Pittville Pump Room, Cheltenham
The vocal ensemble Exaudi – celebrating its 10th anniversary this year – never fails to demonstrate its remarkable versatility in repertoire ranging from late medieval to bang-up-to-the-minute contemporary. But it's thanks to the presiding genius of director James Weeks that their programming has such a musical logic, balancing old and new to suit the occasion yet with emphatically no compromise. For this Cheltenham performance, Weeks interlaced songs by Judith Weir, Christopher Fox, Howard Skempton, Stephen Chase and Michael Finnissy with madrigals by the 16th- and 17th-century composers of the golden age, with love their common pursuit.

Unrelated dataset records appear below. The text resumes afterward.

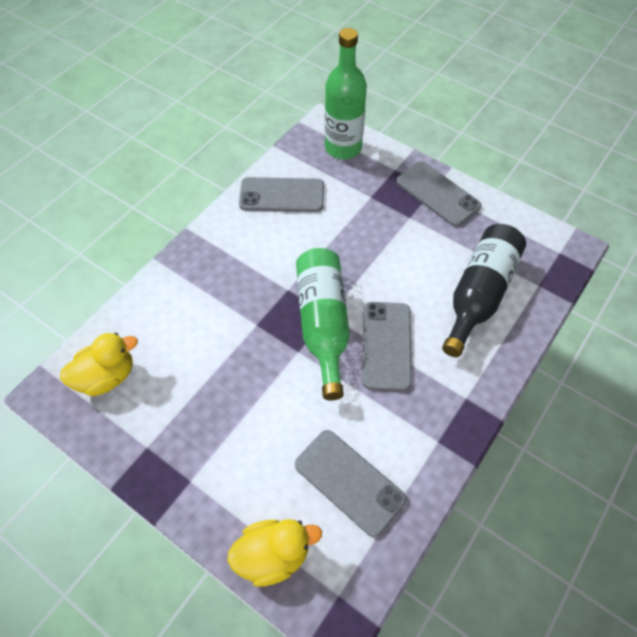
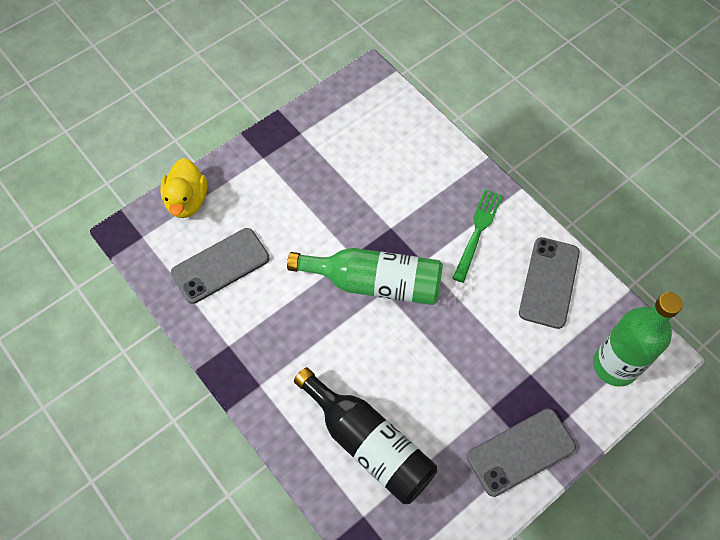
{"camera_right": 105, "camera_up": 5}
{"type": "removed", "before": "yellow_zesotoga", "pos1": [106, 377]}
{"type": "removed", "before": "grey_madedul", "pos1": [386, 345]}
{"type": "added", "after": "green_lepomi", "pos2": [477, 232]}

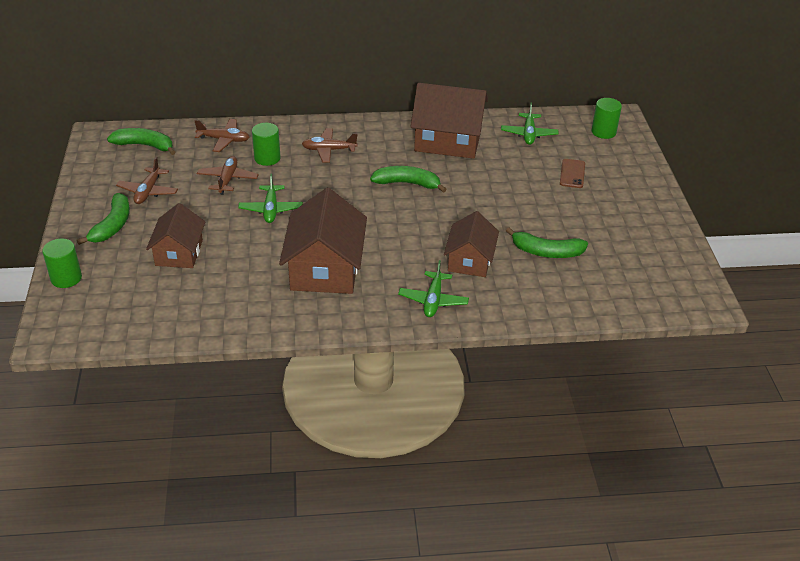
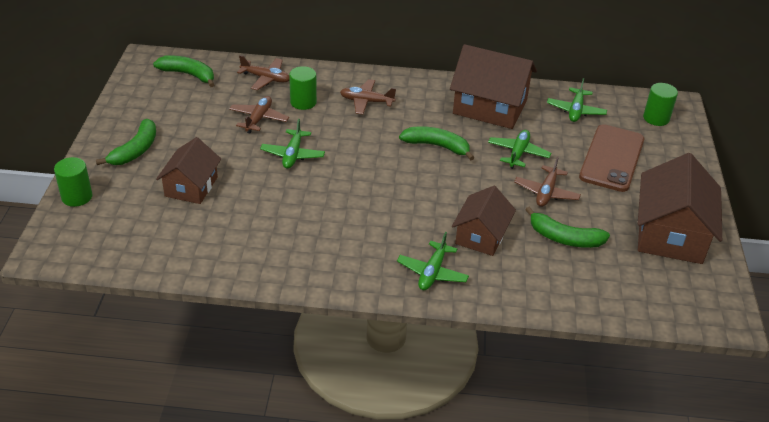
{"camera_right": 10, "camera_up": 0}
{"type": "added", "after": "green_vitinol", "pos2": [518, 153]}
{"type": "moved", "before": "brown_vitinol", "pos1": [148, 191], "pos2": [546, 192]}
{"type": "moved", "before": "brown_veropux", "pos1": [325, 268], "pos2": [670, 234]}
{"type": "resized", "before": "brown_madedul", "pos1": [572, 174], "pos2": [612, 158], "scale": 2.02}

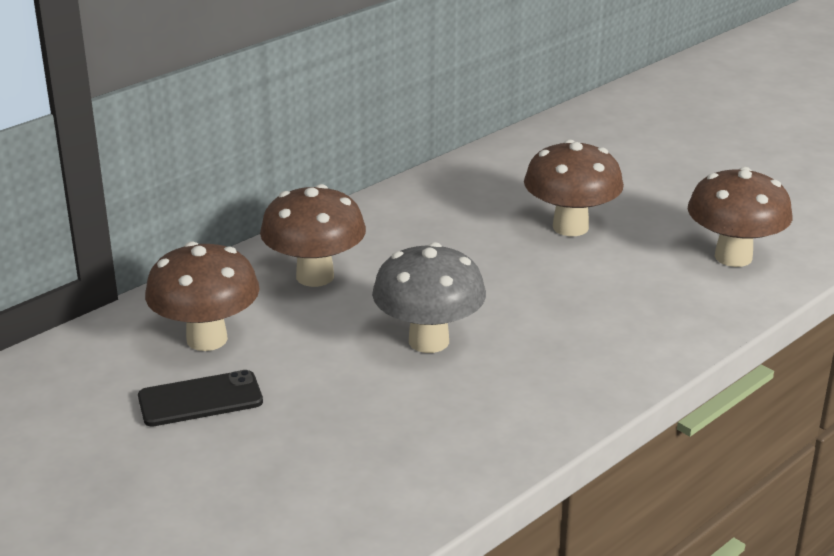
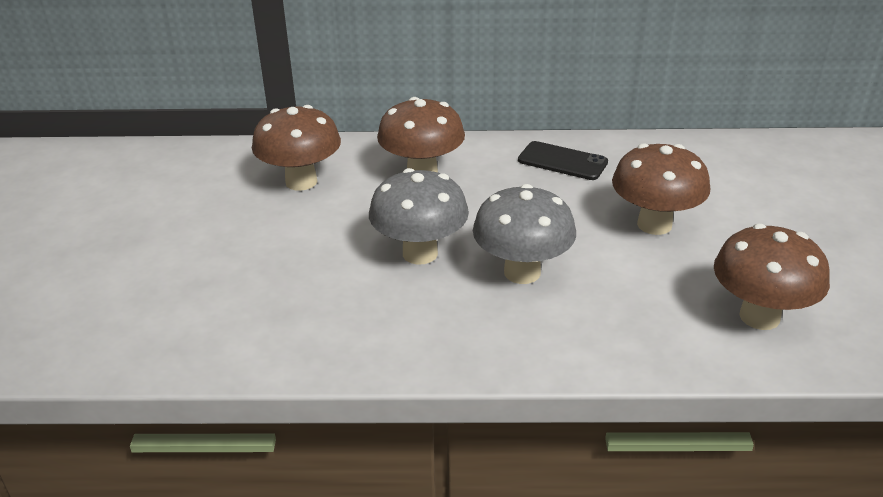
{"camera_right": 45, "camera_up": 5}
{"type": "added", "after": "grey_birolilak", "pos2": [522, 272]}
{"type": "moved", "before": "black_madedul", "pos1": [200, 399], "pos2": [562, 161]}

Anyone seeing the name Weir and, on the basis of reaction to her recent opera, assuming it to be an unfortunate choice of opening number would have been instantly disarmed. The setting of George Herbert's Love Bade Me Welcome was deceptively simple but telling. Its dialogue between love and the poet's soul also sowed the seed for two unusual trysting duets between soprano Juliet Fraser and counter-tenor Tom Williams. They combined Hanging Line and Babel, two quite separate movements from Fox's collection for solo voices, Catalogue Irraisoné, to intriguing effect, with the lilting flow of his A Spousal Verse, setting part of Edmund Spenser's Epithalamion, underlining the elegant tying-in with the Elizabethans. The same two singers brought a hypnotic charm to Lied, the second in Chase's sequence of four Jandl Songs, more experimental but convincingly delivered by Exaudi. So, too, were the Skempton and Finnissy songs.
Madrigals by Tomkins, John Ward, Wilbye and Weelkes had some of the melancholy angst of unrequited love to counter lighter, lustier numbers: all were done with equal finesse. Weeks's introductions, which managed by some clever sleight of language to include musicological nuggets as well as tongue-in-cheek notes, only added to the charm.